HomeEssex cardiac arrest survival rates set to improve thanks to new pilot scheme 
19 April 2023

Essex cardiac arrest survival rates set to improve thanks to new pilot scheme 


Lives of patients suffering Out of Hospital Cardiac Arrests could be saved thanks to a new pilot scheme being trialed across Essex jointly by ambulances, air ambulances and a specialist heart centre.

An Out of Hospital Cardiac Arrest (OHCA) – a condition when the heart stops and urgent resuscitation is needed to save a life – only has an 8% survival rate nationally, but hoping to improve patient outcomes are the world-renowned Essex Cardiothoracic Centre (CTC) – part of Mid and South Essex NHS Foundation Trust.

They are working together with the East of England Ambulance Trust (EEAST) and Essex & Herts Air Ambulance (EHAAT), and several months into the pilot they are already seeing signs that it is making a positive difference and saving patients.

Consultant Cardiologist at the Essex CTC and Associate Professor at Anglia Ruskin University, Dr Thomas Keeble said: “First and foremost this trial is about improving outcomes in our patients. In its first three months we have already seen that by standardising our approach, the early results are encouraging and we are helping make a positive impact on the lives of patients.

“Trying to tackle the widespread differences seen nationally in the treatment of this group of patients is vital in driving up survival rates.’’

One of those patients who has benefitted is Leonora Freeman, 56, from Braintree, who had a cardiac arrest in bed on November 1 last year. Luckily, her husband was there, but things could have been very different as Leonora nearly slept in the spare room.

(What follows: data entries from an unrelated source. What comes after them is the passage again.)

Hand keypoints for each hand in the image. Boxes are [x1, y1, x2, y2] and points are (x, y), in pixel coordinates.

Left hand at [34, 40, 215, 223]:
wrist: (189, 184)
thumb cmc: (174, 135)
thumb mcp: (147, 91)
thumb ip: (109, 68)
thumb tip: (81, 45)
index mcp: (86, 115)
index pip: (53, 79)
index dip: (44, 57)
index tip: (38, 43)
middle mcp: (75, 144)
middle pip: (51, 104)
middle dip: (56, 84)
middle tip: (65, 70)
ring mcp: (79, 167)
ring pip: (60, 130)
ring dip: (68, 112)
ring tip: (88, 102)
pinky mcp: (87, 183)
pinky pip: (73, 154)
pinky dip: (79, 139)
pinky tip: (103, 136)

She said: “I still get emotional thinking about how it could have been, but I’ve no real memory of what happened to me. My husband, Roger, gave me CPR for 15 minutes before the ambulance arrived and the care from them and everyone at the Essex CTC was so quick and so amazing. I cannot thank them enough. All of them saved my life and I shall be forever grateful.”

They gave her a fighting chance, as it was just an hour and a half between Leonora being put in an ambulance, having a stent fitted at the Essex CTC and being awake and talking to her family. And just five days later she was home, and then returned to work in January.

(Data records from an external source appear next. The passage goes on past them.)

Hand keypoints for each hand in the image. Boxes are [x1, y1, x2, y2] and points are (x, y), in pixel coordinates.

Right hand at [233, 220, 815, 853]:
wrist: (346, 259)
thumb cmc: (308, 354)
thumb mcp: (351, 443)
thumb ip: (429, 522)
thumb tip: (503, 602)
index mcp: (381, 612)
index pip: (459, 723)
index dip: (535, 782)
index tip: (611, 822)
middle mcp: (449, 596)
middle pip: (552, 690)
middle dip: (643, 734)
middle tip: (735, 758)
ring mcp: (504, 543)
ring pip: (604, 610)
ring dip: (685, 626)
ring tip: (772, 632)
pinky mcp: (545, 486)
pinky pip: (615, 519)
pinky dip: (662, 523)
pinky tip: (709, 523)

She said: “Until something like this happens you don’t realise that life can be taken away so quickly, so I’m now living my life to the fullest.

“After having such a terrible year last year with my cardiac arrest, this year is going to be amazing and a time for making memories as I’ll be heading to South Africa to see my son and his wife, who are expecting a baby in October.

“The ambulance service and Essex CTC were unbelievable, and because of them and this pilot scheme I can now see this new life come into the world. Without them I wouldn’t be here now, and I would have missed being able to meet my grandchild. My care has been lifesaving and life-changing, not just for me but for my whole family.”

The pilot came about when the British Cardiovascular Intervention Society (BCIS) released an expert opinion document offering guidance for pre-hospital paramedics and air ambulance teams on triage and which patients stand to gain the most from direct access to a heart attack centre.

This means that patients who have a cardiac arrest that can be treated with a shock from a defibrillator will be taken directly to the Essex CTC for ongoing assessment and treatment. This algorithm is being piloted across Essex, aiming to improve patient outcomes, standardise care and limit costly secondary transfers between the network of hospitals within Essex.

Deputy Chief Executive of EEAST, Kate Vaughton said: “This new algorithm could help get patients in the right place first time, cutting down on secondary transfers between hospitals in Essex, and freeing up our paramedics to attend more of our sickest patients.”

Adam Broom, Clinical Director for EHAAT said: “The introduction of the new pathway has allowed our critical care team to directly transfer patients to a point of definitive care. Due to the formalised pathway, the decision making is simplified and reduces the time it takes for a patient to reach specialist care whilst supporting enhanced patient outcomes.”

Outcomes from the pilot are being recorded via the BCIS OHCA research registry and the findings could save lives not just across Essex, but right across the country.